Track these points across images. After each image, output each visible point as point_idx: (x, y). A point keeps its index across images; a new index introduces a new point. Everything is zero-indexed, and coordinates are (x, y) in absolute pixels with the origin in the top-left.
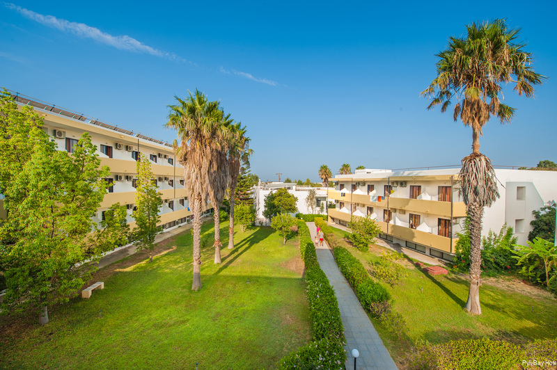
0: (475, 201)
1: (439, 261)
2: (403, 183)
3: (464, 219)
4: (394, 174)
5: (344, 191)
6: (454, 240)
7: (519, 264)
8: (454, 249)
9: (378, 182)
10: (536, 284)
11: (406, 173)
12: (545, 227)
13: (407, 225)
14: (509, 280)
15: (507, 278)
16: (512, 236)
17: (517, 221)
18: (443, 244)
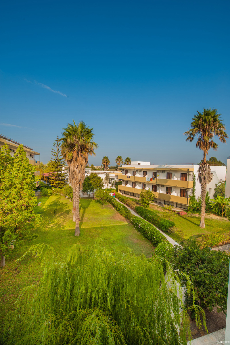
0: (204, 182)
1: (181, 209)
2: (163, 171)
3: (192, 189)
4: (159, 166)
5: (128, 174)
6: (189, 199)
7: (212, 207)
8: (188, 203)
9: (149, 170)
10: (218, 215)
11: (166, 166)
12: (220, 191)
13: (165, 193)
14: (209, 214)
15: (208, 214)
16: (208, 195)
17: (210, 188)
18: (184, 201)
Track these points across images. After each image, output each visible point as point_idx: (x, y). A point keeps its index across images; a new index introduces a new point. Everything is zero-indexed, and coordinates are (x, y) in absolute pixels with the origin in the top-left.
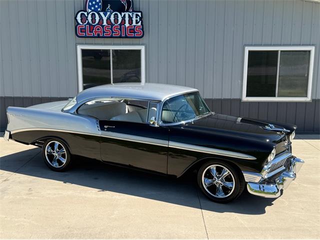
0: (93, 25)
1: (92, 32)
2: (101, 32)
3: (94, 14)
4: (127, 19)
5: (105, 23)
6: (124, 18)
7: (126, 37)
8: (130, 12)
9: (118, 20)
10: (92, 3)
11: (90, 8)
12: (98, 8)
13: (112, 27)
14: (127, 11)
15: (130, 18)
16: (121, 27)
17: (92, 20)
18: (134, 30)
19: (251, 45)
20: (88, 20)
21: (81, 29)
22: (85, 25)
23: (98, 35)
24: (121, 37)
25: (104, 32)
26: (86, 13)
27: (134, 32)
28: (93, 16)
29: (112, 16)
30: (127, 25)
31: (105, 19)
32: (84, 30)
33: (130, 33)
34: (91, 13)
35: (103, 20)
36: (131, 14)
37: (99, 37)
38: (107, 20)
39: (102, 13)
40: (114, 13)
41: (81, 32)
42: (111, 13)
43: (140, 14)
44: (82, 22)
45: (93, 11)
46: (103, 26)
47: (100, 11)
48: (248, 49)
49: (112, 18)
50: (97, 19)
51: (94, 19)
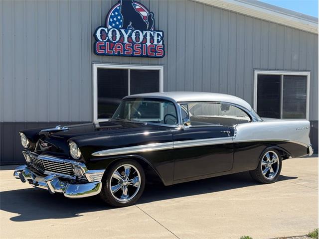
0: (113, 43)
1: (112, 50)
2: (121, 50)
3: (115, 31)
4: (148, 38)
5: (126, 41)
6: (145, 37)
7: (147, 56)
8: (152, 31)
9: (139, 38)
10: (113, 19)
11: (111, 24)
12: (119, 25)
13: (133, 45)
14: (149, 30)
15: (152, 37)
16: (142, 46)
17: (112, 37)
18: (155, 49)
19: (259, 69)
20: (108, 36)
21: (101, 46)
22: (105, 42)
23: (119, 53)
24: (142, 56)
25: (125, 50)
26: (106, 30)
27: (156, 52)
28: (114, 33)
29: (134, 34)
30: (148, 43)
31: (126, 36)
32: (104, 48)
33: (151, 52)
34: (112, 30)
35: (124, 37)
36: (152, 33)
37: (119, 55)
38: (128, 38)
39: (123, 31)
40: (135, 31)
41: (101, 49)
42: (133, 31)
43: (161, 33)
44: (101, 38)
45: (113, 27)
46: (124, 44)
47: (121, 28)
48: (257, 73)
49: (134, 36)
50: (118, 36)
51: (114, 36)
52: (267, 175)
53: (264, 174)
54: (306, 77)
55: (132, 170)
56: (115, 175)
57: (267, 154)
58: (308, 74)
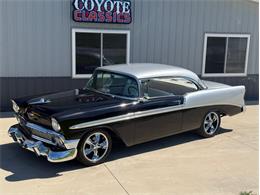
0: (89, 11)
1: (88, 17)
2: (95, 17)
4: (118, 7)
5: (99, 10)
6: (115, 6)
7: (117, 23)
8: (121, 1)
9: (110, 7)
13: (105, 13)
15: (121, 6)
16: (113, 14)
18: (123, 16)
19: (209, 33)
20: (84, 6)
22: (82, 11)
24: (112, 22)
25: (98, 18)
27: (124, 19)
28: (89, 2)
29: (106, 4)
30: (118, 12)
31: (99, 6)
33: (120, 19)
35: (97, 6)
36: (121, 3)
37: (93, 21)
38: (101, 7)
39: (96, 1)
40: (107, 1)
42: (105, 1)
43: (129, 3)
44: (79, 7)
46: (97, 12)
48: (207, 35)
49: (106, 6)
50: (93, 5)
51: (89, 6)
52: (209, 131)
53: (206, 130)
54: (246, 38)
55: (101, 136)
56: (88, 141)
57: (209, 115)
58: (248, 36)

------------------------------------

Try it: Exclude the pictures, then retype every record exactly.

Response:
Track these points across images. After each image, output each visible point as point_idx: (x, y). A point keeps its index across images; a new index introduces a new point. Everything is zero-indexed, and coordinates are (x, y) in absolute pixels with the origin in the top-left.
0: (475, 201)
1: (439, 261)
2: (403, 183)
3: (464, 219)
4: (394, 174)
5: (344, 191)
6: (454, 240)
7: (519, 264)
8: (454, 249)
9: (378, 182)
10: (536, 284)
11: (406, 173)
12: (545, 227)
13: (407, 225)
14: (509, 280)
15: (507, 278)
16: (512, 236)
17: (517, 221)
18: (443, 244)
0: (204, 182)
1: (181, 209)
2: (163, 171)
3: (192, 189)
4: (159, 166)
5: (128, 174)
6: (189, 199)
7: (212, 207)
8: (188, 203)
9: (149, 170)
10: (218, 215)
11: (166, 166)
12: (220, 191)
13: (165, 193)
14: (209, 214)
15: (208, 214)
16: (208, 195)
17: (210, 188)
18: (184, 201)
Track these points across images. After each image, output each visible point as point_idx: (x, y). A point keeps its index across images; a new index introduces a new point. Everything is zero-indexed, and coordinates are (x, y) in absolute pixels with the origin in the top-left.
0: (93, 25)
1: (92, 32)
2: (101, 32)
3: (94, 14)
4: (127, 19)
5: (105, 23)
6: (124, 18)
7: (126, 37)
8: (130, 12)
9: (118, 20)
10: (92, 3)
11: (90, 8)
12: (98, 8)
13: (112, 27)
14: (127, 11)
15: (130, 18)
16: (121, 27)
17: (92, 20)
18: (134, 30)
19: (251, 45)
20: (88, 20)
21: (81, 29)
22: (85, 25)
23: (98, 35)
24: (121, 37)
25: (104, 32)
26: (86, 13)
27: (134, 32)
28: (93, 16)
29: (112, 16)
30: (127, 25)
31: (105, 19)
32: (84, 30)
33: (130, 33)
34: (91, 13)
35: (103, 20)
36: (131, 14)
37: (99, 37)
38: (107, 20)
39: (102, 13)
40: (114, 13)
41: (81, 32)
42: (111, 13)
43: (140, 14)
44: (82, 22)
45: (93, 11)
46: (103, 26)
47: (100, 11)
48: (248, 49)
49: (112, 18)
50: (97, 19)
51: (94, 19)
0: (113, 43)
1: (112, 50)
2: (121, 50)
3: (115, 31)
4: (148, 38)
5: (126, 41)
6: (145, 37)
7: (147, 56)
8: (152, 31)
9: (139, 38)
10: (113, 19)
11: (111, 24)
12: (119, 25)
13: (133, 45)
14: (149, 30)
15: (152, 37)
16: (142, 46)
17: (112, 37)
18: (155, 49)
19: (259, 69)
20: (108, 36)
21: (101, 46)
22: (105, 42)
23: (119, 53)
24: (142, 56)
25: (125, 50)
26: (106, 30)
27: (156, 52)
28: (114, 33)
29: (134, 34)
30: (148, 43)
31: (126, 36)
32: (104, 48)
33: (151, 52)
34: (112, 30)
35: (124, 37)
36: (152, 33)
37: (119, 55)
38: (128, 38)
39: (123, 31)
40: (135, 31)
41: (101, 49)
42: (133, 31)
43: (161, 33)
44: (101, 38)
45: (113, 27)
46: (124, 44)
47: (121, 28)
48: (257, 73)
49: (134, 36)
50: (118, 36)
51: (114, 36)
52: (267, 175)
53: (264, 174)
54: (306, 77)
55: (132, 170)
56: (115, 175)
57: (267, 154)
58: (308, 74)
0: (89, 11)
1: (88, 17)
2: (95, 17)
4: (118, 7)
5: (99, 10)
6: (115, 6)
7: (117, 23)
8: (121, 1)
9: (110, 7)
13: (105, 13)
15: (121, 6)
16: (113, 14)
18: (123, 16)
19: (209, 33)
20: (84, 6)
22: (82, 11)
24: (112, 22)
25: (98, 18)
27: (124, 19)
28: (89, 2)
29: (106, 4)
30: (118, 12)
31: (99, 6)
33: (120, 19)
35: (97, 6)
36: (121, 3)
37: (93, 21)
38: (101, 7)
39: (96, 1)
40: (107, 1)
42: (105, 1)
43: (129, 3)
44: (79, 7)
46: (97, 12)
48: (207, 35)
49: (106, 6)
50: (93, 5)
51: (89, 6)
52: (209, 131)
53: (206, 130)
54: (246, 38)
55: (101, 136)
56: (88, 141)
57: (209, 115)
58: (248, 36)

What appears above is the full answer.